- RECORDS FOR PROCESSING:
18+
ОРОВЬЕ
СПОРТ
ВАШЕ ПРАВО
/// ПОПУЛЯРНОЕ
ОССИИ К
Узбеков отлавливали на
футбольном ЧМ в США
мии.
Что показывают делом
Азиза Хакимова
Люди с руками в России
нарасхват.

- AIM OF THE TASK: Could you express every line of text in the items above as a Markdown table with the columns No. and Text, numbering the rows and skipping any blank lines?

- RESPONSE AREA:
| No. | Text |
|---|---|
| 1 | 18+ |
| 2 | ОРОВЬЕ |
| 3 | СПОРТ |
| 4 | ВАШЕ ПРАВО |
| 5 | /// ПОПУЛЯРНОЕ |
| 6 | ОССИИ К |
| 7 | Узбеков отлавливали на |
| 8 | футбольном ЧМ в США |
| 9 | мии. |
| 10 | Что показывают делом |
| 11 | Азиза Хакимова |
| 12 | Люди с руками в России |
| 13 | нарасхват. |